9. (Live-old) Old retire. SendKeys(OLD, /exit) + grace + tmux.Kill. Probe SessionAlive — if still Alive, FAILURE_MODE_5.
10. Flip oldDispatch.exec_state = done. Reclaim against OLD's claims (excludes coord_spawn_marker — now owned by NEW).
11. Release swap.lock. Return success.
Codex findings — all answered¶
- R2-finding-4 ownership-proof on broken coord.lock assumption — step 6 uses SessionAlive + NEW-only nonce file readback + marker readback as a concurrency sanity check. None of these rely on coordinator.lock body. The lock is a per-tick mutex; we treat it as such. (Earlier v3 used mtime advance and v4 used holder_id; both were last-writer-wins and didn't prove NEW. v5's nonce file is the load-bearing proof.)
- R2-finding-6 exactly-once resume prompt — step 8 is 3-phase prepare/deliver/ack with journal-anchored idempotency.
- R1-finding-4 marker compatibility {OLD, NEW, missing} — step 3 enumerates all three.
- R1-finding-3 live-old duplicate-coord contract — steps 6-9 keep OLD alive until NEW proves ownership; the per-tick coordinator.lock still serializes which one is the active writer.
Sweeper modes¶
fleet maintenance sweep-leaks — three modes:
Mode 1: Orphan detection (--orphans)¶
Walks on-disk resources NOT in any journal. Default dry-run; --kill cleans.
This is the v0.11 back-compat pass for pre-v0.11 leaks. Goes away after v0.11.0 ships (all in-flight dispatches use new system; sweeper no longer finds journal-less resources except via bug).
Mode 2: Release retry (--retry-releases)¶
Walks journals with exec_state ∈ terminal and recl_state ∈ {partial, blocked}. For each, retries Release on un-released claims. Idempotent.

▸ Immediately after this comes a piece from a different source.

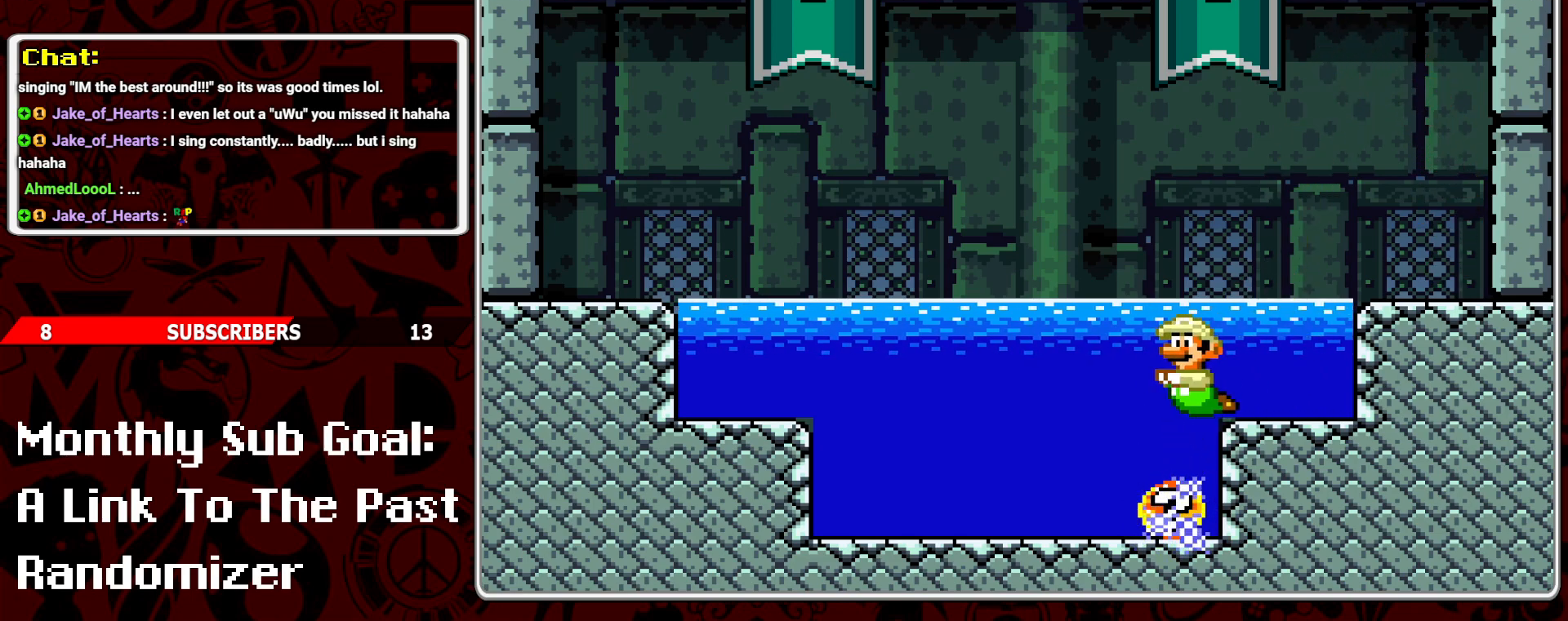
{"buttons": ["DPAD_RIGHT"], "events": [[83, "DPAD_LEFT", "up"], [167, "DPAD_RIGHT", "down"], [350, "DPAD_RIGHT", "up"], [433, "DPAD_RIGHT", "down"]]}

Mode 3: Derived reconciliation (--reconcile-derived)¶
Walks derived projections (coord-state.json supervisor maps). Compares against tasks.md (authority per codex round 2). Prunes ghosts; adds missing entries.
Default: all three modes¶
fleet maintenance sweep-leaks (no flags) runs orphans → release-retry → reconcile-derived.

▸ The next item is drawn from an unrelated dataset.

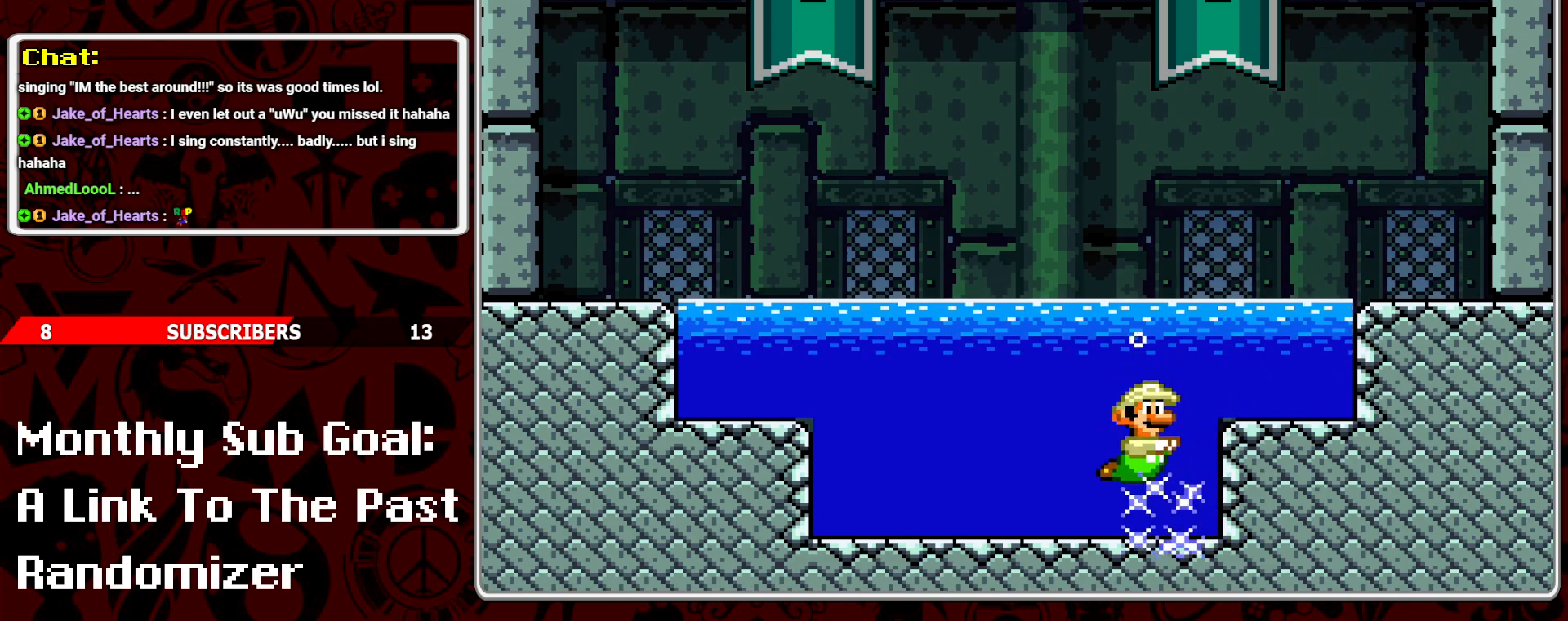
{"buttons": [], "events": [[267, "DPAD_RIGHT", "up"]]}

No split-brain mode needed (codex round 2: one-store design eliminates this entire class).
Per-resource TTLs¶
tmux_session: 90s post-terminal.coord_prompt_inbox: 168h post-terminal.handoff_resume_inbox: not applicable (no on-disk lifecycle of its own).remote_control_inbox: 24h post-terminal.worker_dir: based on TASK terminal+archived (Adoptable semantics, not TTL).worktree: based on TASK terminal+archived.agent_record: 0s — archive on dispatch terminal.coord_spawn_marker: never swept — owned byReplace.
Observability¶
fleet dispatches list— active dispatches with exec_state + recl_state + claim counts.fleet dispatches show <id>— full journal + per-claim inspection results + age.fleet claims list <class> <kind>— list all claims of a kind. Reads across journals.- TUI status banner — yellow when
count(dispatches with recl_state ∈ {partial, blocked}) > 0. fleet statusproject row —dispatches: 4 active, 0 blocked-reclaim.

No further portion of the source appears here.